- **SOURCE EXTRACT**
####################
The programs for alu0 (not shown) and alu1 together form the PE program for  $\mathcal{P}_1$ .

Δ

## 6.4 I/O access instantiation

The last step is the instantiation of configuration data for the I/O buffers from the access mappings. Recall that an access mapping  $a = (reg, x, \alpha, \mathcal{A})$  maps accesses to *reg* within iterations  $I \in \mathcal{A}$  to  $x[\alpha(I)]$ . We call a particular access in an iteration I an *access instance* a[I].

*Running example.* The access mapping  $a_{bits}$  maps all write accesses to od0 with i < N to  $bits[Q_{bits}I + d_{bits}]$ , that is, bits[i]. These write accesses correspond to instruction and i od0 rd01 in the previous example: each time od0 is written, the value is stored in bits[i].

Now, tiling distributes access instances  $a[(J, K)^T]$  in  $\mathcal{A}^* \subseteq \mathcal{K}_a \oplus \mathcal{J}$  across multiple PEs  $\mathcal{K}_a$ , possibly making them concurrent since the PEs run in parallel. Consequently, for each  $K \in \mathcal{K}_a$  of each access mapping  $a \in A$ , two parts must be instantiated:

- (1) A connection between a memory bank and the port corresponding to *reg* of PE *K*, which entails finding a free bank and a route between the bank and the PE on the interconnect.
####################
- **EXERCISE INPUT**
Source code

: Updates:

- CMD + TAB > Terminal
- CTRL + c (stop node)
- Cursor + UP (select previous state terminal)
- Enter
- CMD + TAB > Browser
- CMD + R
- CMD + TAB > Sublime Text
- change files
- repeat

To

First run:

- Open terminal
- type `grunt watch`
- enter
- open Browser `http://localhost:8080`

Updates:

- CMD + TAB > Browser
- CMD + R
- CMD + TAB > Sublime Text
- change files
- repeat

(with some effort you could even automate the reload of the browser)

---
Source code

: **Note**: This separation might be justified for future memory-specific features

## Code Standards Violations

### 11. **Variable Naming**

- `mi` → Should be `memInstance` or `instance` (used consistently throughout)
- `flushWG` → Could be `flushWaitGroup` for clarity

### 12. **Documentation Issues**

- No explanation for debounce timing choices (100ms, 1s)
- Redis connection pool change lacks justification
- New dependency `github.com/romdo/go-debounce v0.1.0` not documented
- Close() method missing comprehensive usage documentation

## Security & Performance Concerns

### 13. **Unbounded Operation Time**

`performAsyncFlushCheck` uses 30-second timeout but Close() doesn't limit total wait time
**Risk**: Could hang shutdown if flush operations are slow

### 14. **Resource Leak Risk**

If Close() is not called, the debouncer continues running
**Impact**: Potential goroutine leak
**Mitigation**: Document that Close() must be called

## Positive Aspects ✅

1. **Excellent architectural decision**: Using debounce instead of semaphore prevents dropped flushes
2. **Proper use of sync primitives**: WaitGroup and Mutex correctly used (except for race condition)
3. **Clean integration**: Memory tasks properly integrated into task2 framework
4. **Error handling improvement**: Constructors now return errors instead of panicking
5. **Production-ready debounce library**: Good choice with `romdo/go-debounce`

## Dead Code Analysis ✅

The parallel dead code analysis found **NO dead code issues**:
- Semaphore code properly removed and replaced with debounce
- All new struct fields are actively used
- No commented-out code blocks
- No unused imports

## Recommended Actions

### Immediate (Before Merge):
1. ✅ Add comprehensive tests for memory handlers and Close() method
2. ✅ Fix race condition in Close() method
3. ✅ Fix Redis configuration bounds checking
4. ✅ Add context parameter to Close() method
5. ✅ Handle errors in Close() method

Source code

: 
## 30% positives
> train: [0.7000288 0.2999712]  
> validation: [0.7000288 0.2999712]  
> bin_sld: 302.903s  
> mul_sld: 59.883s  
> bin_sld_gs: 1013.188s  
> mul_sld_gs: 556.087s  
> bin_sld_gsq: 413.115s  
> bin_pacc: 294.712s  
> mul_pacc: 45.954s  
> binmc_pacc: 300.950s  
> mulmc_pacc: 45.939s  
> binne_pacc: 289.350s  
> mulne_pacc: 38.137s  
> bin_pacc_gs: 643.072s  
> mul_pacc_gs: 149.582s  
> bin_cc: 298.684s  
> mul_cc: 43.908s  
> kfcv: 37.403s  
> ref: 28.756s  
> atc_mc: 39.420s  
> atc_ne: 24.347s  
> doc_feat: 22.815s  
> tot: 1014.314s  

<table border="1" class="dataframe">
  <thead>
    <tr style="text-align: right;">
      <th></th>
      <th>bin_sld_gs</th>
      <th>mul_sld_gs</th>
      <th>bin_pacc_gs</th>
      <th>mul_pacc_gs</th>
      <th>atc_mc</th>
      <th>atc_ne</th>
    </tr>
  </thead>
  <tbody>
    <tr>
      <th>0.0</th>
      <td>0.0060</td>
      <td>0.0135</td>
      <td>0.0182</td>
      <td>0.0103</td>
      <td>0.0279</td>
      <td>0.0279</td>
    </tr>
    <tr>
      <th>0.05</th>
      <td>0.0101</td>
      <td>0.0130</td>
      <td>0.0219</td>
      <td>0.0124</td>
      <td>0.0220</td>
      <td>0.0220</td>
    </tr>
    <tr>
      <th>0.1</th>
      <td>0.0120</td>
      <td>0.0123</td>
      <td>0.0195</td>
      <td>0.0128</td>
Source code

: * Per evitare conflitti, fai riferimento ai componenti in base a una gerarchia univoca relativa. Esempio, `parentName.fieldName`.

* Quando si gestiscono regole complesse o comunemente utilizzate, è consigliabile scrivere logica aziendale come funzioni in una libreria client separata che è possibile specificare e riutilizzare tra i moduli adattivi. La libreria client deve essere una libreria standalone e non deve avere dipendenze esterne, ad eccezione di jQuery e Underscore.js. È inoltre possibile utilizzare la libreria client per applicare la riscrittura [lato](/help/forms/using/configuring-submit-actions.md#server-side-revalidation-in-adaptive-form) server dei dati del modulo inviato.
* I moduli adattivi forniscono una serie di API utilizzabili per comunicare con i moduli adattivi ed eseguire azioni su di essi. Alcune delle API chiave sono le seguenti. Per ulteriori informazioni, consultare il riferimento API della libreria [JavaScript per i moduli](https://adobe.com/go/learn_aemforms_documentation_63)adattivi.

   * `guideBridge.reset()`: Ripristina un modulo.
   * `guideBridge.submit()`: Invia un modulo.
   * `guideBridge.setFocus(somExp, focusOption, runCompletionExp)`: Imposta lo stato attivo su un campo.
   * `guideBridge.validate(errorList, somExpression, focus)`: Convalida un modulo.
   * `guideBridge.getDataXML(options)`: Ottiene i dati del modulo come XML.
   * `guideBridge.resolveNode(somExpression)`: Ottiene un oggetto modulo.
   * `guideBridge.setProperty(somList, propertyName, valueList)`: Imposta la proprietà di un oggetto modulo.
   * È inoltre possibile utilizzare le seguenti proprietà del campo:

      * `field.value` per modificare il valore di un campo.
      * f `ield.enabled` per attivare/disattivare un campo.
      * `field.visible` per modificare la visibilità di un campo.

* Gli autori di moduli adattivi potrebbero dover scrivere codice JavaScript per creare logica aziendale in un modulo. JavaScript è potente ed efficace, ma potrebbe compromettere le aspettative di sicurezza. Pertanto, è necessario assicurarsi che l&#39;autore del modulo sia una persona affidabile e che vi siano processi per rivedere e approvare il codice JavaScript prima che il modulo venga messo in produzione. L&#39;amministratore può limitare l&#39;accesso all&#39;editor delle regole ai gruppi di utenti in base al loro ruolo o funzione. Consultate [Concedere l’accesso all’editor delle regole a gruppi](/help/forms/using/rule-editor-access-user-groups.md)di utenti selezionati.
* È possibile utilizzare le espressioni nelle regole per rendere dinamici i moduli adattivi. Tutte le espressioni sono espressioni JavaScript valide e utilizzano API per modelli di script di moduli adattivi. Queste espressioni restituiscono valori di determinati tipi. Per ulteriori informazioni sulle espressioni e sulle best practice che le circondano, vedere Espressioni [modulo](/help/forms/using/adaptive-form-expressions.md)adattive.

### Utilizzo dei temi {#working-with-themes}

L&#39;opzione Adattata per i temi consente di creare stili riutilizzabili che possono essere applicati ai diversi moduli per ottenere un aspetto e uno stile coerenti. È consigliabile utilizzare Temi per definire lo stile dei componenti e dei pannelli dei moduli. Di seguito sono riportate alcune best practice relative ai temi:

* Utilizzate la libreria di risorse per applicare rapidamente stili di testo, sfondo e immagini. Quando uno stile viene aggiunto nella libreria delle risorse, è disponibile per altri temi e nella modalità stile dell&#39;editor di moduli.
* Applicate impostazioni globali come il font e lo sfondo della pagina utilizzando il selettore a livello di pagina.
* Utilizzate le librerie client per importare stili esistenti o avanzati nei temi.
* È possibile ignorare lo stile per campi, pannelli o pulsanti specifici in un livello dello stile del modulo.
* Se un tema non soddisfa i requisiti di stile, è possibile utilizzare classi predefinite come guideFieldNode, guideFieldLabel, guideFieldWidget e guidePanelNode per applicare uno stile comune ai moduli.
####################
- **WHAT YOU NEED TO DO**
**a.** Write out the passage of the excerpt on I/O access instantiation word for word, starting at "The programs for" and ending at "stored in bits[i].".
**b.** Extract the rows verbatim, starting at the first line of the rows and ending at the line containing "### 12. **Documentation Issues**".
The excerpt on I/O access instantiation and the rows were taken from unrelated sources.

- **LIST OF SOLUTIONS**
**a.**
The programs for alu0 (not shown) and alu1 together form the PE program for  $\mathcal{P}_1$ .

Δ

## 6.4 I/O access instantiation

The last step is the instantiation of configuration data for the I/O buffers from the access mappings. Recall that an access mapping  $a = (reg, x, \alpha, \mathcal{A})$  maps accesses to *reg* within iterations  $I \in \mathcal{A}$  to  $x[\alpha(I)]$ . We call a particular access in an iteration I an *access instance* a[I].

*Running example.* The access mapping  $a_{bits}$  maps all write accesses to od0 with i < N to  $bits[Q_{bits}I + d_{bits}]$ , that is, bits[i]. These write accesses correspond to instruction and i od0 rd01 in the previous example: each time od0 is written, the value is stored in bits[i].

**b.**
Source code

: Updates:

- CMD + TAB > Terminal
- CTRL + c (stop node)
- Cursor + UP (select previous state terminal)
- Enter
- CMD + TAB > Browser
- CMD + R
- CMD + TAB > Sublime Text
- change files
- repeat

To

First run:

- Open terminal
- type `grunt watch`
- enter
- open Browser `http://localhost:8080`

Updates:

- CMD + TAB > Browser
- CMD + R
- CMD + TAB > Sublime Text
- change files
- repeat

(with some effort you could even automate the reload of the browser)

---
Source code

: **Note**: This separation might be justified for future memory-specific features

## Code Standards Violations

### 11. **Variable Naming**

- `mi` → Should be `memInstance` or `instance` (used consistently throughout)
- `flushWG` → Could be `flushWaitGroup` for clarity

### 12. **Documentation Issues**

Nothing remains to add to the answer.